Securities and Exchange Act  CH

Amended Date: 2020.05.19 
Article 26-3 (Directors and Supervisors)
    The board of directors of a company that has issued stock in accordance with the Act may not number less than five persons.
    When the government or a juristic person is a shareholder of a public company, then except with the approval of the Competent Authority, the provisions of Article 27, paragraph 2 of the Company Act shall not apply, and a representative of the government or juristic person may not concurrently be selected or serve as the director or supervisor of the company.
    Except where the Competent Authority has granted approval, the following relationships may not exist among more than half of a company's directors:
  1. A spousal relationship.
  2. A familial relationship within the second degree of kinship.
    Except where the Competent Authority has granted approval, a company shall have at least one or more supervisors, or one or more supervisors and directors, among whom no relationship under the preceding subparagraphs exists.
    When a company convenes a shareholders meeting for the election of supervisors or directors and the original selectees do not meet the conditions of the two preceding paragraphs, determination of which directors or supervisors are elected shall be made according to the following provisions:
  1. When there are some among the directors who do not meet the conditions, the election of the director receiving the lowest number of votes among those not meeting the conditions shall be deemed invalid.
  2. When there are some among the supervisors who do not meet the conditions, the provisions of the preceding subparagraph shall apply mutatis mutandis.
  3. When there are some among the directors and supervisors who do not meet the conditions, the election of the supervisor receiving the lowest number of votes among those not meeting the conditions shall be deemed invalid.
    When a person serving as director or supervisor is in violation of the provisions of paragraph 3 or paragraph 4, that person shall be subject to ipso facto dismissal through the mutatis mutandis application of the provisions of the preceding paragraph.
    When the number of directors falls below five due to the dismissal of a director for any reason, the company shall hold a by-election for director at the next following shareholders meeting.
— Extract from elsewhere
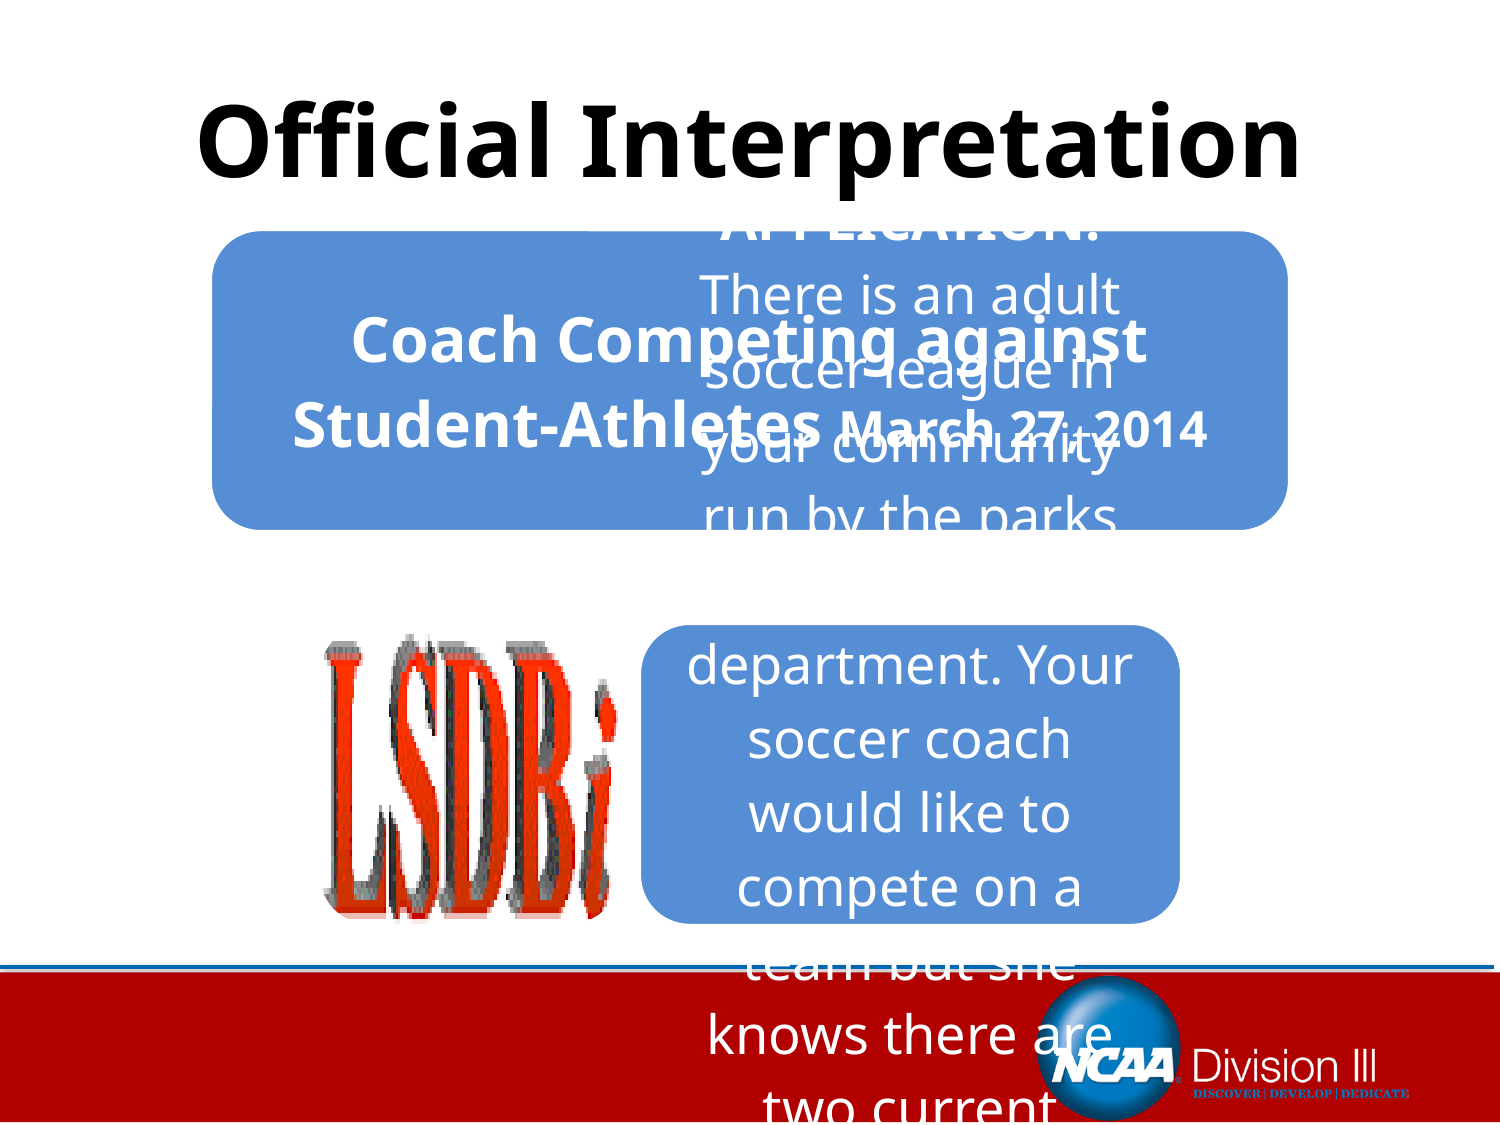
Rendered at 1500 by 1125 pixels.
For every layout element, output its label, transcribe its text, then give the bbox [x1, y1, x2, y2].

When the number of directors falls short by one-third of the total number prescribed by the articles of incorporation, the company shall convene a special shareholders meeting within 60 days of the occurrence of that fact to hold a by-election for directors.
    A company shall formulate rules for the conduct of directors meetings; regulations governing the content of deliberations, procedures, matters to be recorded in the meeting minutes, public announcement, and other matters for compliance shall be prescribed by the Competent Authority.